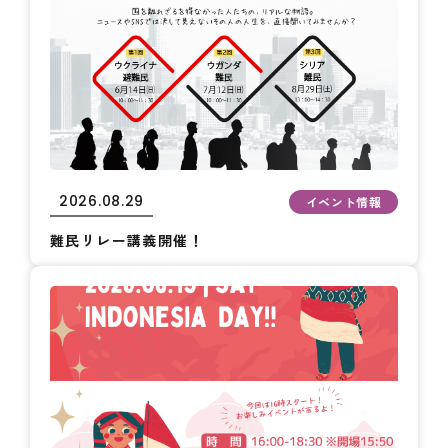
2026.08.29
イベント情報
難民リレー講義開催！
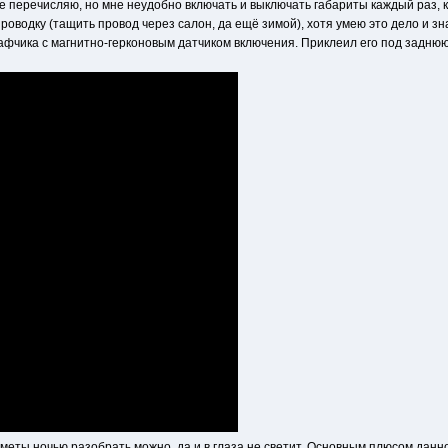
е перечисляю, но мне неудобно включать и выключать габариты каждый раз, ко
роводку (тащить провод через салон, да ещё зимой), хотя умею это дело и зн
фчика с магнитно-герконовым датчиком включения. Приклеил его под заднюю 
дметы ночью разобрать можно, да и в глаза не светит. Основным плюсом данн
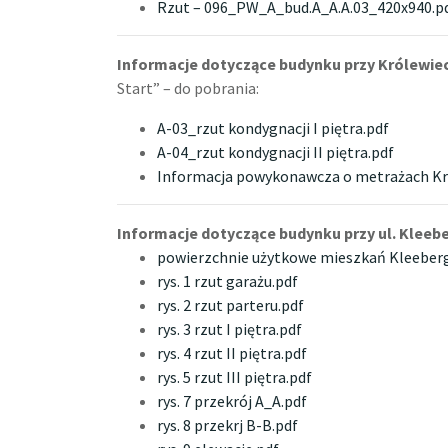
Rzut – 096_PW_A_bud.A_A.A.03_420x940.p
Informacje dotyczące budynku przy Królewiec
Start” – do pobrania:
A-03_rzut kondygnacji I piętra.pdf
A-04_rzut kondygnacji II piętra.pdf
Informacja powykonawcza o metrażach Kr
Informacje dotyczące budynku przy ul. Kleeb
powierzchnie użytkowe mieszkań Kleeber
rys. 1 rzut garażu.pdf
rys. 2 rzut parteru.pdf
rys. 3 rzut I piętra.pdf
rys. 4 rzut II piętra.pdf
rys. 5 rzut III piętra.pdf
rys. 7 przekrój A_A.pdf
rys. 8 przekrj B-B.pdf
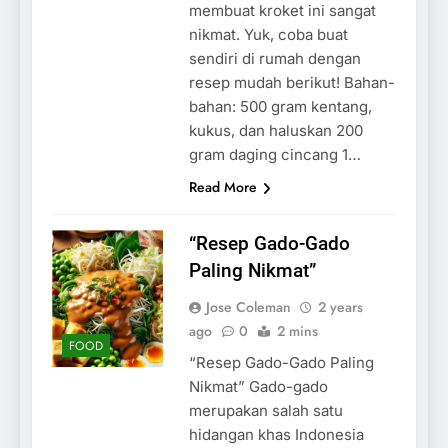
membuat kroket ini sangat
nikmat. Yuk, coba buat
sendiri di rumah dengan
resep mudah berikut! Bahan-
bahan: 500 gram kentang,
kukus, dan haluskan 200
gram daging cincang 1…
Read More
“Resep Gado-Gado
Paling Nikmat”
Jose Coleman
2 years
ago
0
2 mins
FOOD
“Resep Gado-Gado Paling
Nikmat” Gado-gado
merupakan salah satu
hidangan khas Indonesia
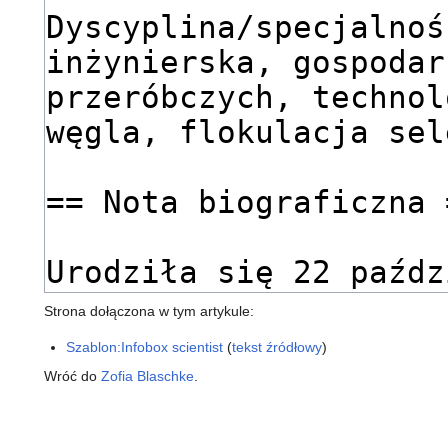
Strona dołączona w tym artykule:
Szablon:Infobox scientist
(
tekst źródłowy
)
Wróć do
Zofia Blaschke
.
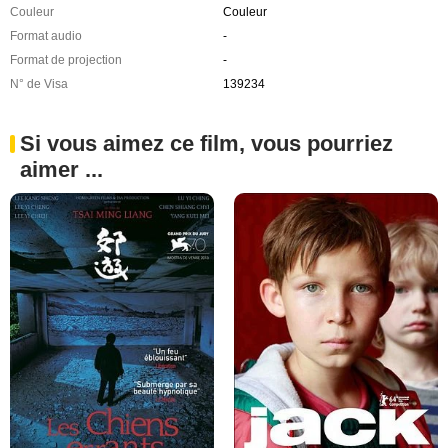
Couleur
Couleur
Format audio
-
Format de projection
-
N° de Visa
139234
Si vous aimez ce film, vous pourriez
aimer ...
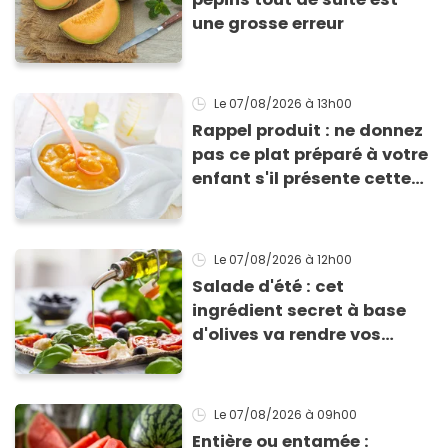
une grosse erreur
Le 07/08/2026
à 13h00
Rappel produit : ne donnez
pas ce plat préparé à votre
enfant s'il présente cette
allergie
Le 07/08/2026
à 12h00
Salade d'été : cet
ingrédient secret à base
d'olives va rendre vos
tomates mozza
inoubliables
Le 07/08/2026
à 09h00
Entière ou entamée :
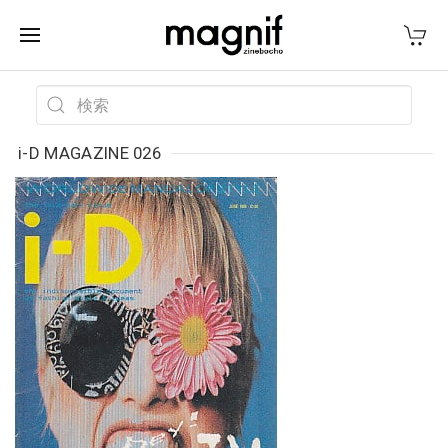
i-D MAGAZINE 026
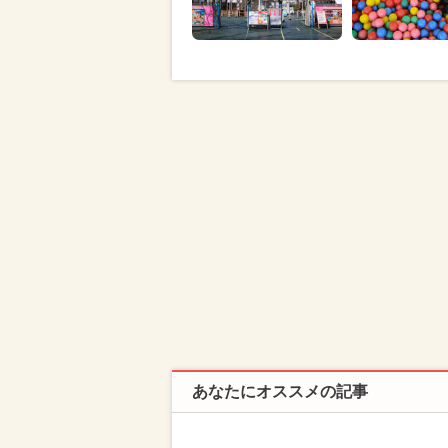
あなたにオススメの記事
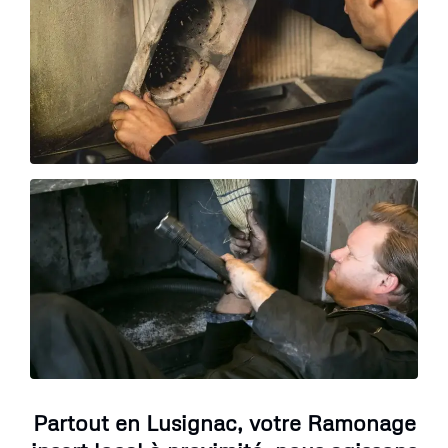
Partout en Lusignac, votre Ramonage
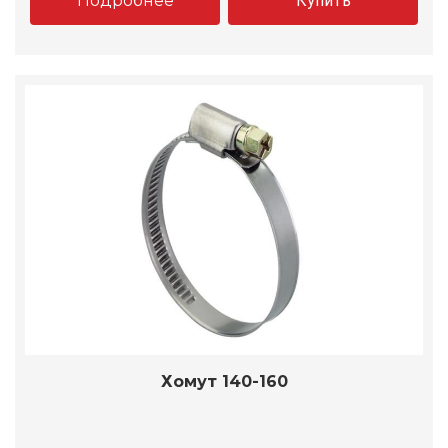
Подробнее
Купить
Хомут 140-160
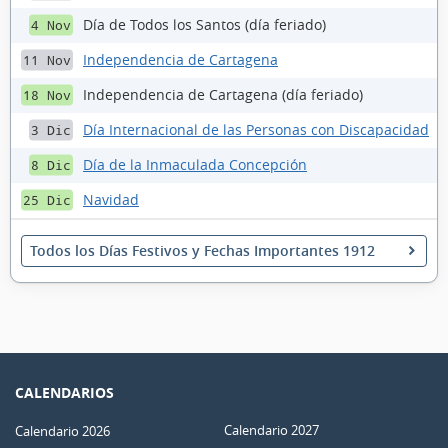
Día de Todos los Santos (día feriado)
4 Nov
Independencia de Cartagena
11 Nov
Independencia de Cartagena (día feriado)
18 Nov
Día Internacional de las Personas con Discapacidad
3 Dic
Día de la Inmaculada Concepción
8 Dic
Navidad
25 Dic
Todos los Días Festivos y Fechas Importantes 1912
CALENDARIOS
Calendario 2027
Calendario 2026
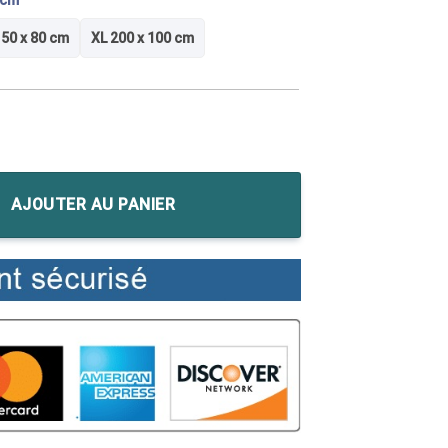
 cm
50 x 80 cm
XL 200 x 100 cm
 Creed III - Couple d'Assassins
AJOUTER AU PANIER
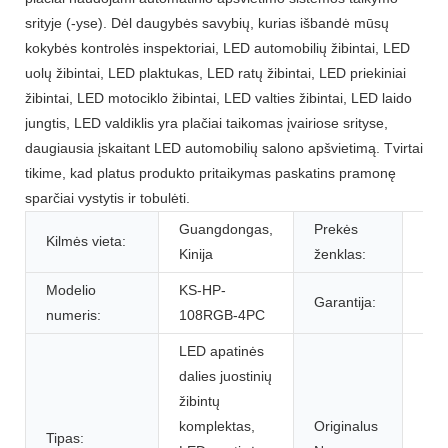
srityje (-yse). Dėl daugybės savybių, kurias išbandė mūsų
kokybės kontrolės inspektoriai, LED automobilių žibintai, LED
uolų žibintai, LED plaktukas, LED ratų žibintai, LED priekiniai
žibintai, LED motociklo žibintai, LED valties žibintai, LED laido
jungtis, LED valdiklis yra plačiai taikomas įvairiose srityse,
daugiausia įskaitant LED automobilių salono apšvietimą. Tvirtai
tikime, kad platus produkto pritaikymas paskatins pramonę
sparčiai vystytis ir tobulėti.
Guangdongas,
Prekės
Kilmės vieta:
KS
Kinija
ženklas:
Modelio
KS-HP-
Garantija:
1 m
numeris:
108RGB-4PC
LED apatinės
dalies juostinių
žibintų
komplektas,
Originalus
Tipas:
0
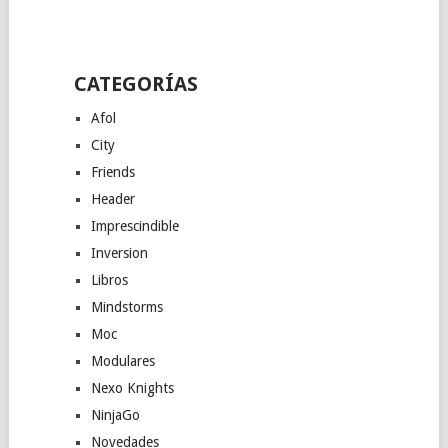
CATEGORÍAS
Afol
City
Friends
Header
Imprescindible
Inversion
Libros
Mindstorms
Moc
Modulares
Nexo Knights
NinjaGo
Novedades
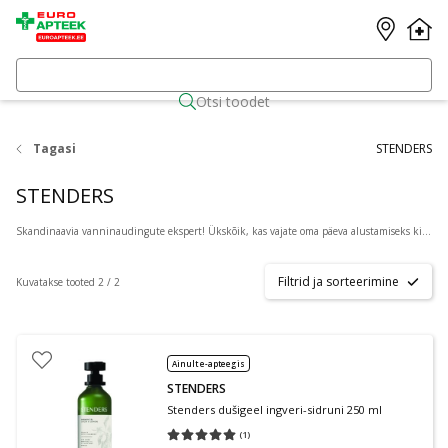
Otsi toodet
Tagasi
STENDERS
STENDERS
Skandinaavia vanninaudingute ekspert! Ükskõik, kas vajate oma päeva alustamiseks kiiret värskendavat dušši või õhtuseks lõõgastumiseks vahuga vanni, aitab STENDERS teil leida oma igapäevarutiinis hetke rahu ja aega iseendale.
Filtrid ja sorteerimine
Kuvatakse tooted 2 / 2
Ainult e-apteegis
STENDERS
Stenders dušigeel ingveri-sidruni 250 ml
(
1
)
Keskmine hinnang 5.00
Hinnangute arv 1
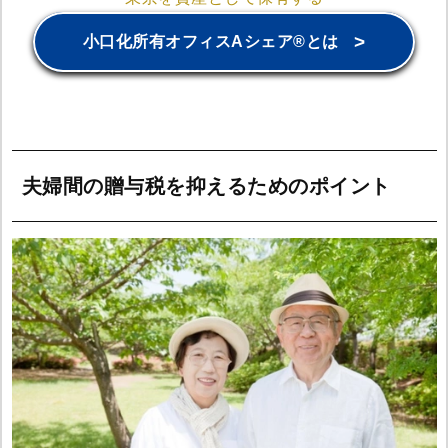
>
小口化所有オフィスAシェア®とは
夫婦間の贈与税を抑えるためのポイント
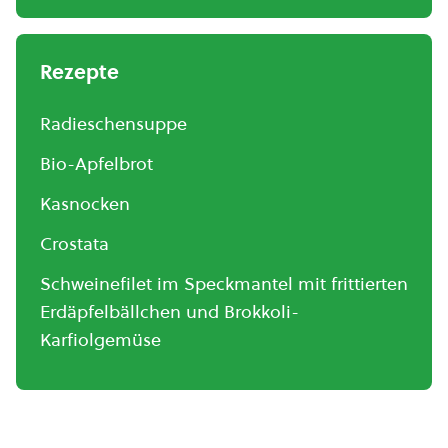
Rezepte
Radieschensuppe
Bio-Apfelbrot
Kasnocken
Crostata
Schweinefilet im Speckmantel mit frittierten
Erdäpfelbällchen und Brokkoli-
Karfiolgemüse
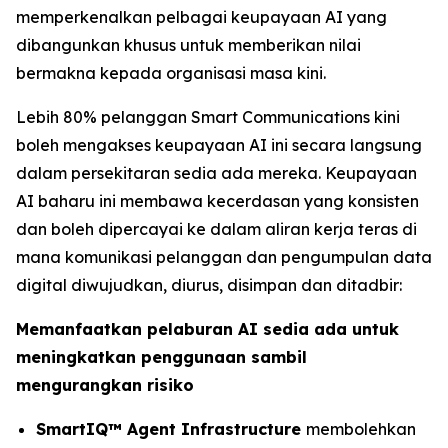
memperkenalkan pelbagai keupayaan AI yang
dibangunkan khusus untuk memberikan nilai
bermakna kepada organisasi masa kini.
Lebih 80% pelanggan Smart Communications kini
boleh mengakses keupayaan AI ini secara langsung
dalam persekitaran sedia ada mereka. Keupayaan
AI baharu ini membawa kecerdasan yang konsisten
dan boleh dipercayai ke dalam aliran kerja teras di
mana komunikasi pelanggan dan pengumpulan data
digital diwujudkan, diurus, disimpan dan ditadbir:
Memanfaatkan pelaburan AI sedia ada untuk
meningkatkan penggunaan sambil
mengurangkan risiko
SmartIQ™ Agent Infrastructure
membolehkan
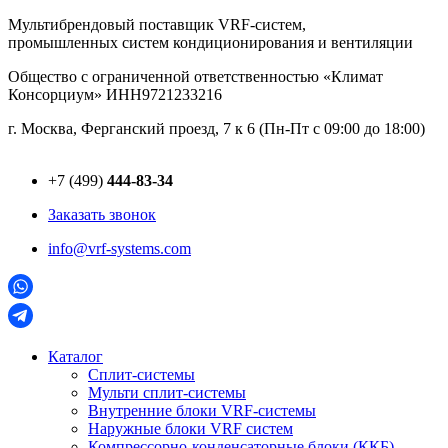
Перейти
Мультибрендовый поставщик VRF-cистем,
к
промышленных систем кондиционирования и вентиляции
содержимому
Общество с ограниченной ответственностью «Климат
Консорциум» ИНН9721233216
г. Москва, Ферганский проезд, 7 к 6 (Пн-Пт с 09:00 до 18:00)
+7 (499)
444-83-34
Заказать звонок
info@vrf-systems.com
Каталог
Сплит-системы
Мульти сплит-системы
Внутренние блоки VRF-cистемы
Наружные блоки VRF cистем
Компрессорно-конденсаторные блоки (ККБ)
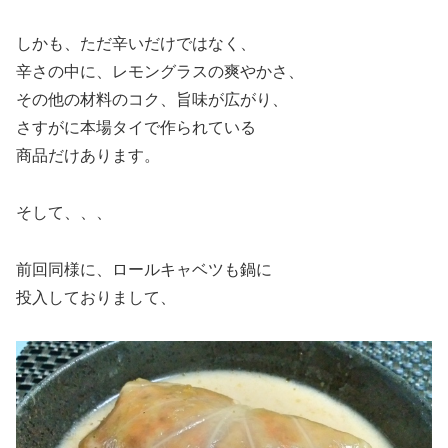
しかも、ただ辛いだけではなく、
辛さの中に、レモングラスの爽やかさ、
その他の材料のコク、旨味が広がり、
さすがに本場タイで作られている
商品だけあります。
そして、、、
前回同様に、ロールキャベツも鍋に
投入しておりまして、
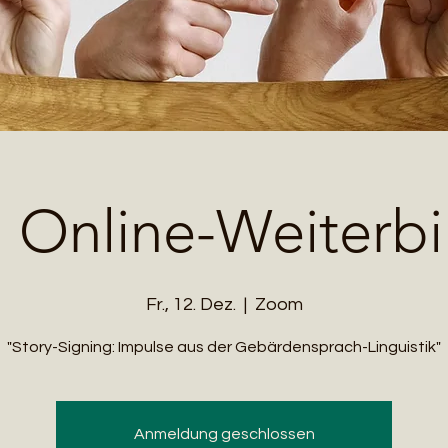
i Online-Weiterb
Fr., 12. Dez.
  |  
Zoom
"Story-Signing: Impulse aus der Gebärdensprach-Linguistik"
Anmeldung geschlossen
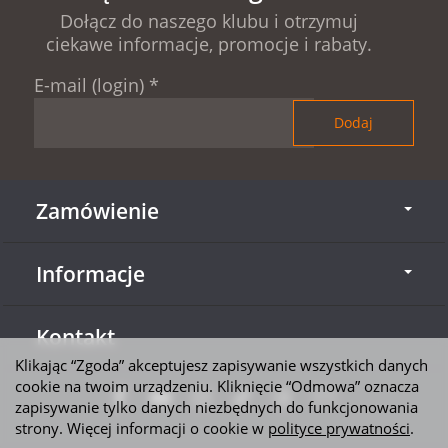
Dołącz do naszego klubu i otrzymuj
ciekawe informacje, promocje i rabaty.
E-mail (login)
*
Zamówienie
Informacje
Kontakt
Klikając “Zgoda” akceptujesz zapisywanie wszystkich danych
cookie na twoim urządzeniu. Kliknięcie “Odmowa” oznacza
zapisywanie tylko danych niezbędnych do funkcjonowania
strony. Więcej informacji o cookie w
polityce prywatności
.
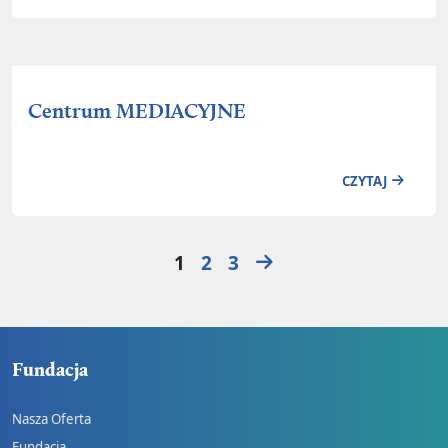
Centrum MEDIACYJNE
CZYTAJ
Strona
Strona
Strona
1
2
3
Fundacja
Nasza Oferta
Fundacja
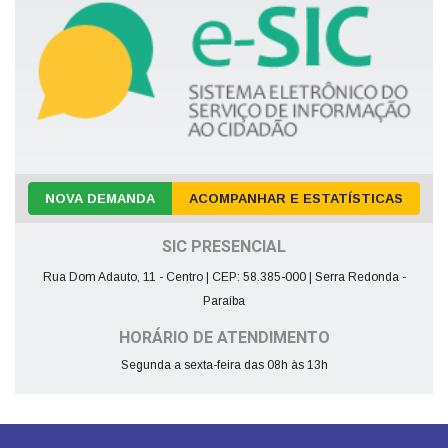
NOVA DEMANDA
ACOMPANHAR E ESTATÍSTICAS
SIC PRESENCIAL
Rua Dom Adauto, 11 - Centro | CEP: 58.385-000 | Serra Redonda -
Paraíba
HORÁRIO DE ATENDIMENTO
Segunda a sexta-feira das 08h às 13h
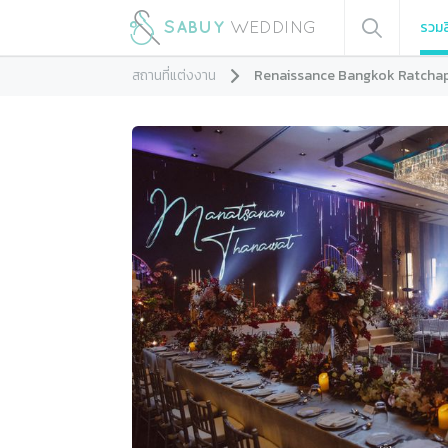
รวมส
สถานที่แต่งงาน
Renaissance Bangkok Ratcha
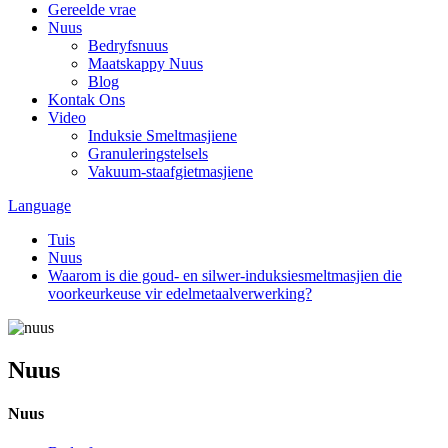
Gereelde vrae
Nuus
Bedryfsnuus
Maatskappy Nuus
Blog
Kontak Ons
Video
Induksie Smeltmasjiene
Granuleringstelsels
Vakuum-staafgietmasjiene
Language
Tuis
Nuus
Waarom is die goud- en silwer-induksiesmeltmasjien die
voorkeurkeuse vir edelmetaalverwerking?
Nuus
Nuus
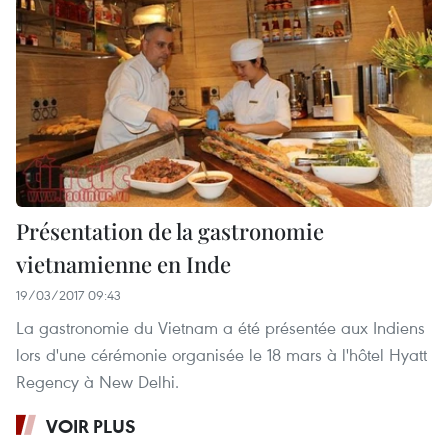
Présentation de la gastronomie
vietnamienne en Inde
19/03/2017 09:43
La gastronomie du Vietnam a été présentée aux Indiens
lors d'une cérémonie organisée le 18 mars à l'hôtel Hyatt
Regency à New Delhi.
VOIR PLUS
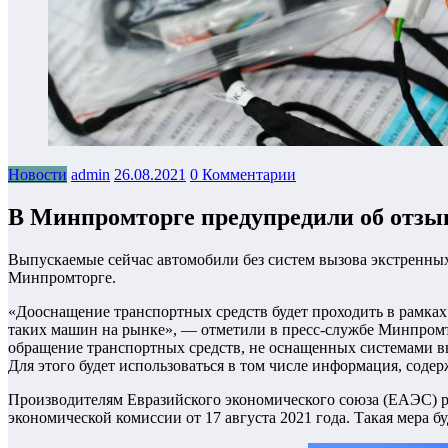
Новости
admin
26.08.2021
0 Комментарии
В Минпромторге предупредили об отзы
Выпускаемые сейчас автомобили без систем вызова экстренны
Минпромторге.
«Дооснащение транспортных средств будет проходить в рамка
таких машин на рынке», — отметили в пресс-службе Минпромто
обращение транспортных средств, не оснащенных системами в
Для этого будет использоваться в том числе информация, соде
Производителям Евразийского экономического союза (ЕАЭС)
экономической комиссии от 17 августа 2021 года. Такая мера бу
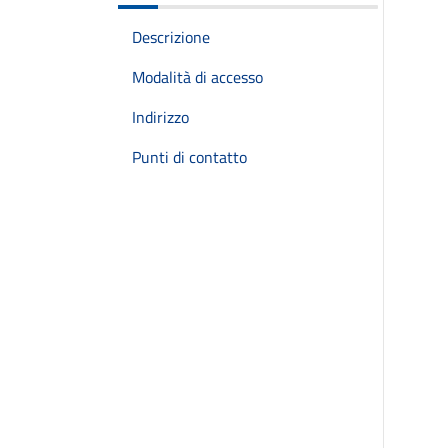
Descrizione
Modalità di accesso
Indirizzo
Punti di contatto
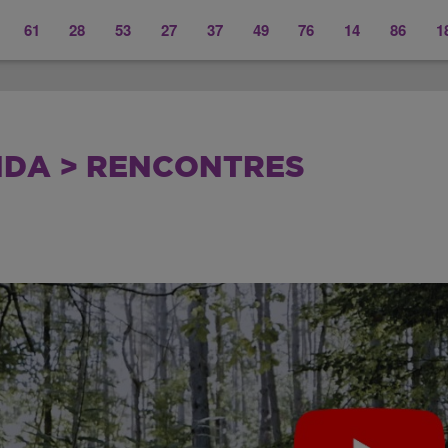
61
28
53
27
37
49
76
14
86
1
DA > RENCONTRES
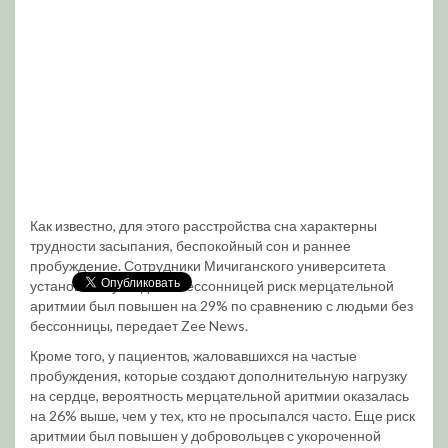
Как известно, для этого расстройства сна характерны
трудности засыпания, беспокойный сон и раннее
пробуждение. Сотрудники Мичиганского университета
установили: у людей с бессонницей риск мерцательной
аритмии был повышен на 29% по сравнению с людьми без
бессонницы, передает Zee News.
Кроме того, у пациентов, жаловавшихся на частые
пробуждения, которые создают дополнительную нагрузку
на сердце, вероятность мерцательной аритмии оказалась
на 26% выше, чем у тех, кто не просыпался часто. Еще риск
аритмии был повышен у добровольцев с укороченной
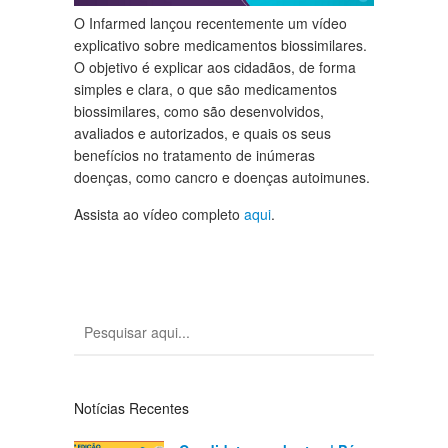
O Infarmed lançou recentemente um vídeo
explicativo sobre medicamentos biossimilares.
O objetivo é explicar aos cidadãos, de forma
simples e clara, o que são medicamentos
biossimilares, como são desenvolvidos,
avaliados e autorizados, e quais os seus
benefícios no tratamento de inúmeras
doenças, como cancro e doenças autoimunes.
Assista ao vídeo completo
aqui
.
Notícias Recentes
○ ○ ○
→ **EXERCISE**
Say how many lines in this material hold "danych", and say nothing else.

→ **SOLUTION FOR THIS EXERCISE**
2